Monday, December 25, 2006


I almost missed it, thanks to being stranded for three days at the Denver airport. (More on that later.) But here I am. My first Christmas at home. It's been a good day.

Diana got me a shiny new wok from (where else?) the Wok Shop, along with all the equipment I'll ever need for using it -- bamboo and metal spoons and spatulas, a wire skimmer, big long cooking chopsticks, a steamer tray, a dumpling rack, and a bamboo cleaning brush. I'm WAY excited about this. I just got through seasoning the beast -- you scrub off the protective mineral oil, then stick the wok over high heat and add some vegetable oil, and roll the oil around in the pan until it's all burned on. It's just like seasoning a new cast iron pan, only more violent. What could be better? Then you fry the hell out of a bunch of onions to neutralize the metallic taste. My house smells GOOD.
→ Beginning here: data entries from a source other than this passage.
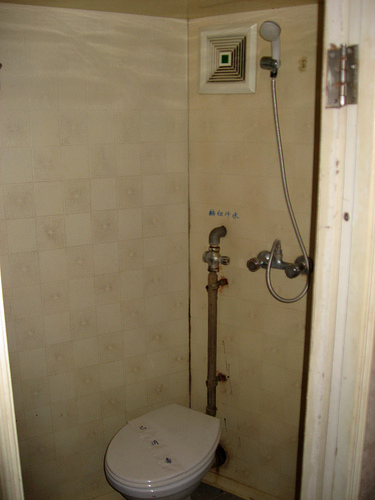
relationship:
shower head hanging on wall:
[257, 20, 282, 69] [0, 0, 370, 498]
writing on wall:
[183, 206, 260, 231] [187, 4, 318, 498]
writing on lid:
[139, 423, 175, 468] [127, 416, 180, 473]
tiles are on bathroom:
[42, 257, 158, 344] [1, 0, 373, 499]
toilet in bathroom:
[104, 399, 223, 497] [1, 1, 324, 499]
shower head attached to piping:
[259, 19, 285, 79] [264, 78, 311, 308]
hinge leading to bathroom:
[321, 39, 365, 111] [1, 0, 373, 499]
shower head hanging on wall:
[259, 19, 281, 78] [186, 3, 373, 498]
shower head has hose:
[259, 19, 281, 78] [265, 71, 311, 304]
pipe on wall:
[197, 223, 230, 421] [19, 32, 173, 284]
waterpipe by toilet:
[203, 223, 229, 413] [104, 399, 223, 497]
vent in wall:
[196, 22, 257, 92] [187, 4, 318, 498]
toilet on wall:
[104, 399, 223, 497] [1, 0, 321, 498]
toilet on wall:
[104, 399, 223, 497] [204, 102, 266, 223]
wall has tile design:
[21, 78, 151, 184] [12, 193, 173, 291]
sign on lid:
[133, 416, 186, 481] [104, 402, 220, 483]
Diana, my love, there's an endless progression of stir-fried foodstuffs in your future. And dumplings, and tempura things, and anything else that can be cooked in a wokish manner.

(At Ten Penh last spring, my foie gras came with a garnish that has haunted me ever since... bacon tempura...)

Switching channels: my mother's pecan pie was one of the dishes that, in my early childhood, formed my idea of what "good to eat" means. Here's the recipe. It's dead easy and impossible to improve on. All other pecan pies are inferior.

1 cup brown sugar
½ cup granulated sugar
1 tsp flour
2 unbeaten eggs
½ eggshell milk (yep, that's what she said. I'm not arguing)
1 stick melted butter
1 tsp vanilla
¼ tsp salt
1 cup pecans
Crust for a 9-inch pie

Heat oven to 350 degrees. Combine first nine ingredients and put in pie shell. Bake for 30 minutes, then reduce temperature to 325 degrees and bake for another 25 to 30 minutes. Serve with good vanilla ice cream, or without it.


Mike said...

Speaking of stir-fried foodstuffs and tempura things, I still have some of the '04 cicadas in my freezer. Let me know.

Rob said...

Hm. I'd really like my first sampling of the things to be fresh, not frozen. I'm willing to wait another 15 years.

Stuart said...

Remember to heat the wok before you add oil. Nothing ever sticks if you do that.

Did you hear about the Korean cookbook?...."100 ways to wok your dog".

Rob said...

Ooooh. That's so wrong. :-) Good to see you here!